There have been two studies I know of that concluded the same thing. Speed of lines of code generated tends to be constant irrespective of language.

And, I cannot find either study with Google.  Useless POS ...

This also matches my empirical experience with engineering. In VLSI design, DEC had a rule of thumb about weeks per engineer per schematic. It is roughly constant regardless of tools, chip, technology, etc. Individuals tend to have a fixed complexity tolerance. The only thing which helps is better complexity abstraction. The engineers will then increase the complexity until they are back at the same rate.

The fact that so many bugs crop up in succinct languages counters your argument. Writing bugs is not being productive. Java is more verbose than C yet it can be argued you're more productive using Java because it eliminates entire classes of bugs, for example pointer problems.
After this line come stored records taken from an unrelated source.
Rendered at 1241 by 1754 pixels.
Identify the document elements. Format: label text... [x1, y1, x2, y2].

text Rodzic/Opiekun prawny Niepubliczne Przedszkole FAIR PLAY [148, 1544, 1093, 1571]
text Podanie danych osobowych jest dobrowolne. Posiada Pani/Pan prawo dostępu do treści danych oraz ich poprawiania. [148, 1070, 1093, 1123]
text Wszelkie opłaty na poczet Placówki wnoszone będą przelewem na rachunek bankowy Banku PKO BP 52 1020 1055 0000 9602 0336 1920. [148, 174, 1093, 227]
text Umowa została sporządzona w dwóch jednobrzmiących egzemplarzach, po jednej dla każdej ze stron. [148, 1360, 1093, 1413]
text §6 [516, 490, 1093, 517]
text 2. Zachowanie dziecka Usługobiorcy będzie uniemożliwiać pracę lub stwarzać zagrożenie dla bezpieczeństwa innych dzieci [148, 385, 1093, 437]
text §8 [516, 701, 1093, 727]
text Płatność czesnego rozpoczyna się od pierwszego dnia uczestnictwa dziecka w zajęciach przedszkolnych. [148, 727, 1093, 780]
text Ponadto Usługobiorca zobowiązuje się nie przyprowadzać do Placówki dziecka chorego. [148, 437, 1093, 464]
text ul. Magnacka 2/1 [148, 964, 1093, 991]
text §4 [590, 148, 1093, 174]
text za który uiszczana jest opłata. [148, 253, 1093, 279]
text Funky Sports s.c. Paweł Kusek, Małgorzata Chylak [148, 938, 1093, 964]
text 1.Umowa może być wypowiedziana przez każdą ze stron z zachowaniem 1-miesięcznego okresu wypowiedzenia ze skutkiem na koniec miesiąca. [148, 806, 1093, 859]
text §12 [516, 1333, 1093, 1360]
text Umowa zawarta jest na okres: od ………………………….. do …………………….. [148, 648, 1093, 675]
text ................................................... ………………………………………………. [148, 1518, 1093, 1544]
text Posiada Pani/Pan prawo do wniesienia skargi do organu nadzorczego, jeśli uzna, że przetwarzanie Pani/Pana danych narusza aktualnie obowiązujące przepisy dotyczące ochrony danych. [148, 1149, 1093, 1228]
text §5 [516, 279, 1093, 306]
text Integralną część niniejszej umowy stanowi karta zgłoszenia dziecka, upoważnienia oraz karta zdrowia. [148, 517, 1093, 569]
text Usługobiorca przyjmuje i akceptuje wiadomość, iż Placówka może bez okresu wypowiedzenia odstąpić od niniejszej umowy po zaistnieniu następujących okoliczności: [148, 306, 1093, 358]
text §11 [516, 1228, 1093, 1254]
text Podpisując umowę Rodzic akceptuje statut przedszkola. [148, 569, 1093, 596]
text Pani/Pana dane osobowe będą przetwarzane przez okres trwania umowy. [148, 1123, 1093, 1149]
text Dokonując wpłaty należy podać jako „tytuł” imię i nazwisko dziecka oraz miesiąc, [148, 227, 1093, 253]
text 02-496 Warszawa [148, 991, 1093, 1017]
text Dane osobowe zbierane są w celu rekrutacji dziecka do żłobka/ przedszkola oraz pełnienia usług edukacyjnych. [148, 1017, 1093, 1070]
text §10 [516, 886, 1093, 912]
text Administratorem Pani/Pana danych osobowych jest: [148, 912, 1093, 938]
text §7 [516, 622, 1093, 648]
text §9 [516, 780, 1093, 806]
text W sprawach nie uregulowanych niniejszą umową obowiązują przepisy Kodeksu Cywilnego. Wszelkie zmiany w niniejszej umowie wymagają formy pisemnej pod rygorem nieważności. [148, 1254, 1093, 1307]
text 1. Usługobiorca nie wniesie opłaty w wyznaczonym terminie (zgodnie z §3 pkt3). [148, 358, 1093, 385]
I don't buy that. Java seems about the same verbosity as C in my experience.

Personally, I think it's less verbose than C because I don't have to futz with passing and validating data structure pointers to every function which mutates that data structure like I do in C. However, any gains are well within +-10%. I consider that statistical noise.


The nice example I have of conciseness is list comprehensions:

C:

for(int ii=0; ii<container0.length; ++ii) {
  // Mangle(e=container0[ii]) and put it into container1[ii]
}

Python (and other languages like Lisp, Haskell, Ruby, etc.):

container1 = [mangle(e) for e in container0]
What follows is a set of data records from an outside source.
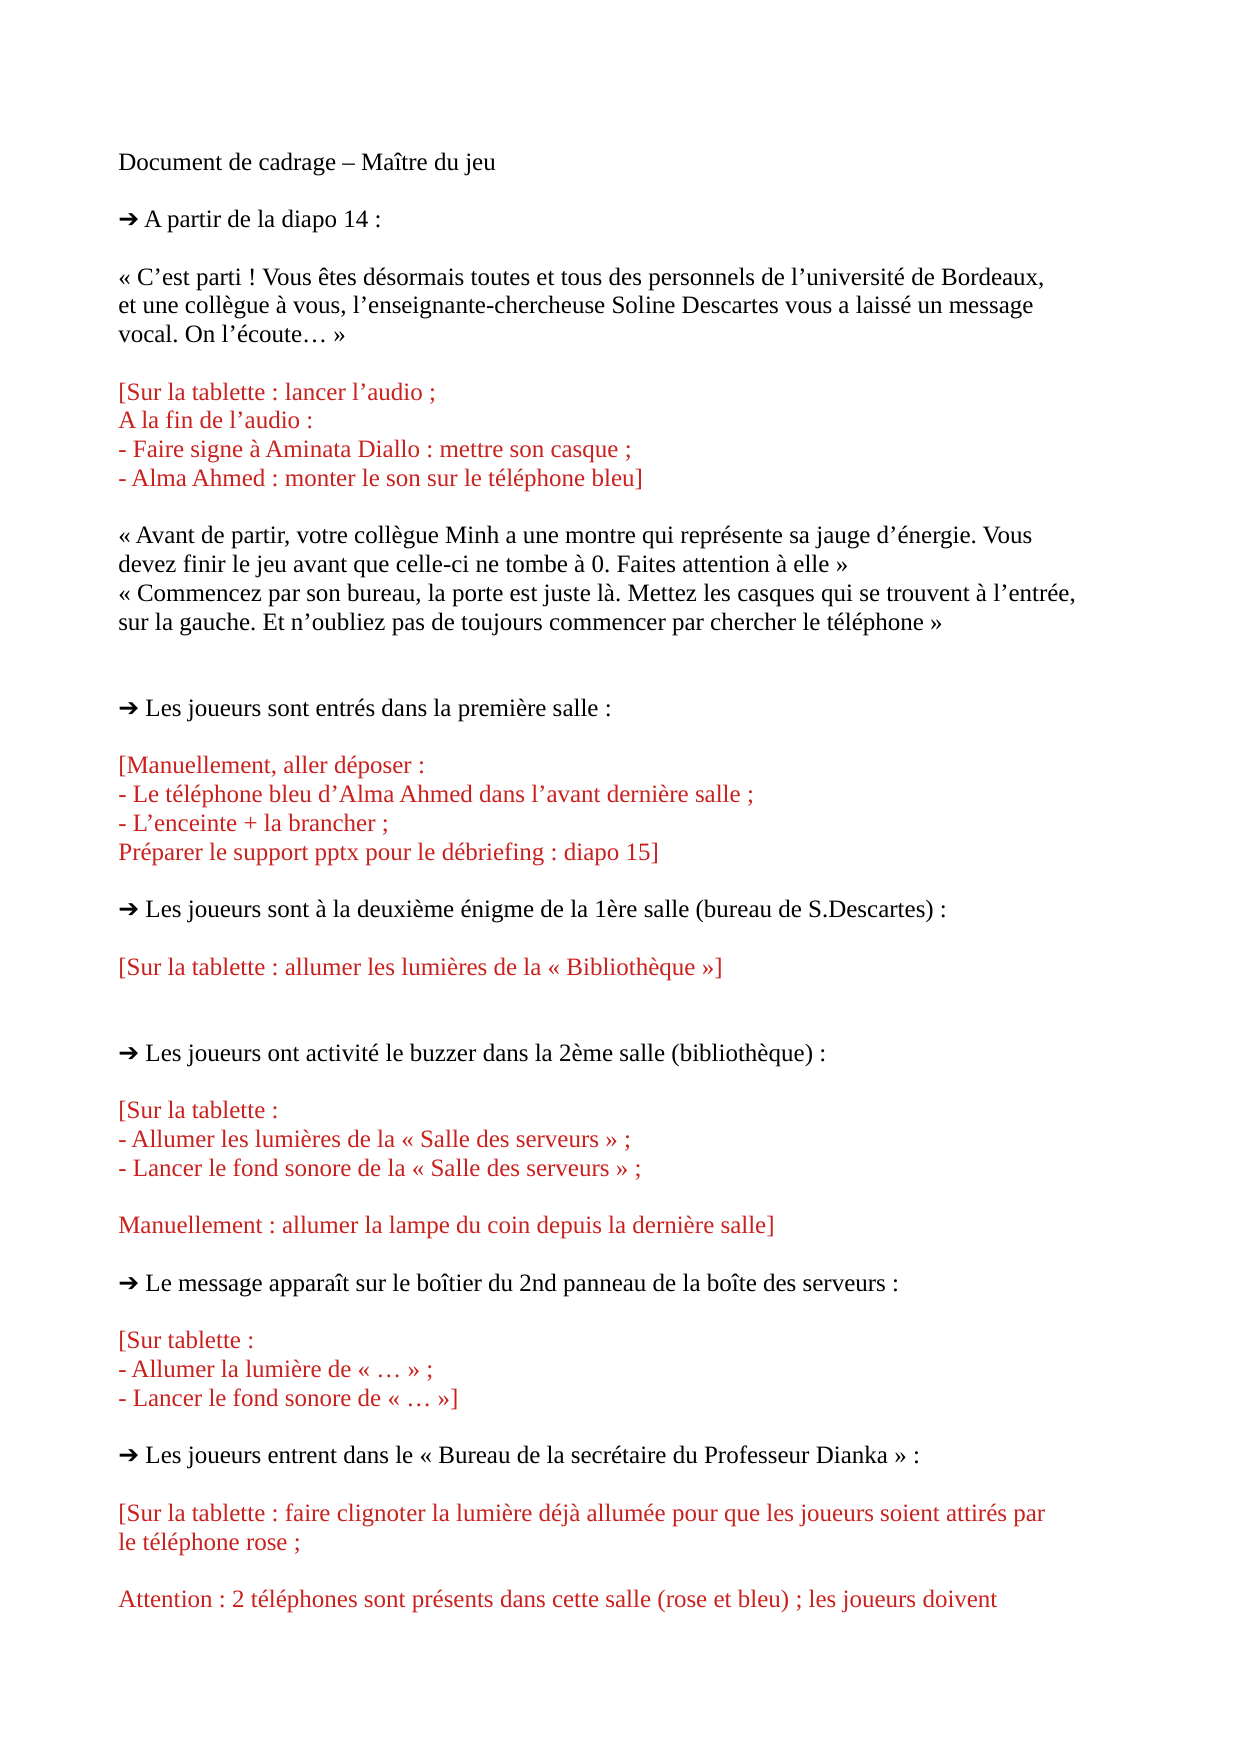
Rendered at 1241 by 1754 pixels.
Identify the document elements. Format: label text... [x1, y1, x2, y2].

text - Faire signe à Aminata Diallo : mettre son casque ; [118, 434, 1122, 463]
text [Sur la tablette : faire clignoter la lumière déjà allumée pour que les joueurs soient attirés par [118, 1498, 1122, 1527]
text Manuellement : allumer la lampe du coin depuis la dernière salle] [118, 1211, 1122, 1239]
text Document de cadrage – Maître du jeu [118, 147, 1122, 176]
text ➔ Le message apparaît sur le boîtier du 2nd panneau de la boîte des serveurs : [118, 1268, 1122, 1297]
text « C’est parti ! Vous êtes désormais toutes et tous des personnels de l’université de Bordeaux, [118, 262, 1122, 291]
text ➔ Les joueurs sont à la deuxième énigme de la 1ère salle (bureau de S.Descartes) : [118, 894, 1122, 923]
text [Manuellement, aller déposer : [118, 751, 1122, 779]
text ➔ A partir de la diapo 14 : [118, 204, 1122, 233]
text et une collègue à vous, l’enseignante-chercheuse Soline Descartes vous a laissé un message [118, 291, 1122, 319]
text - Lancer le fond sonore de « … »] [118, 1383, 1122, 1412]
text devez finir le jeu avant que celle-ci ne tombe à 0. Faites attention à elle » [118, 549, 1122, 578]
text [Sur tablette : [118, 1326, 1122, 1354]
text « Avant de partir, votre collègue Minh a une montre qui représente sa jauge d’énergie. Vous [118, 521, 1122, 549]
text ➔ Les joueurs ont activité le buzzer dans la 2ème salle (bibliothèque) : [118, 1038, 1122, 1067]
text - Allumer la lumière de « … » ; [118, 1354, 1122, 1383]
text - L’enceinte + la brancher ; [118, 808, 1122, 837]
text ➔ Les joueurs sont entrés dans la première salle : [118, 693, 1122, 722]
text A la fin de l’audio : [118, 406, 1122, 434]
text sur la gauche. Et n’oubliez pas de toujours commencer par chercher le téléphone » [118, 607, 1122, 636]
text « Commencez par son bureau, la porte est juste là. Mettez les casques qui se trouvent à l’entrée, [118, 578, 1122, 607]
text - Alma Ahmed : monter le son sur le téléphone bleu] [118, 463, 1122, 492]
text [Sur la tablette : [118, 1096, 1122, 1124]
text le téléphone rose ; [118, 1527, 1122, 1556]
text - Allumer les lumières de la « Salle des serveurs » ; [118, 1124, 1122, 1153]
text Préparer le support pptx pour le débriefing : diapo 15] [118, 837, 1122, 866]
text - Lancer le fond sonore de la « Salle des serveurs » ; [118, 1153, 1122, 1182]
text ➔ Les joueurs entrent dans le « Bureau de la secrétaire du Professeur Dianka » : [118, 1441, 1122, 1469]
text - Le téléphone bleu d’Alma Ahmed dans l’avant dernière salle ; [118, 779, 1122, 808]
text Attention : 2 téléphones sont présents dans cette salle (rose et bleu) ; les joueurs doivent [118, 1584, 1122, 1613]
text vocal. On l’écoute… » [118, 319, 1122, 348]
text [Sur la tablette : lancer l’audio ; [118, 377, 1122, 406]
text [Sur la tablette : allumer les lumières de la « Bibliothèque »] [118, 952, 1122, 981]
The issue is *not* less typing.  The issues:

1) I don't have to declare an index
2) I don't have to check the limit of the index (fencepost error)
3) I don't have to update the index
4) I don't have to worry about dereferencing an invalid index

That's a bunch of overhead that produces bugs when all I want to do is iterate over the container. Pulling the idiom into the language reduces the bug opportunities while also decreasing the lines of code.

*That's* why a succinct language tends to be more productive.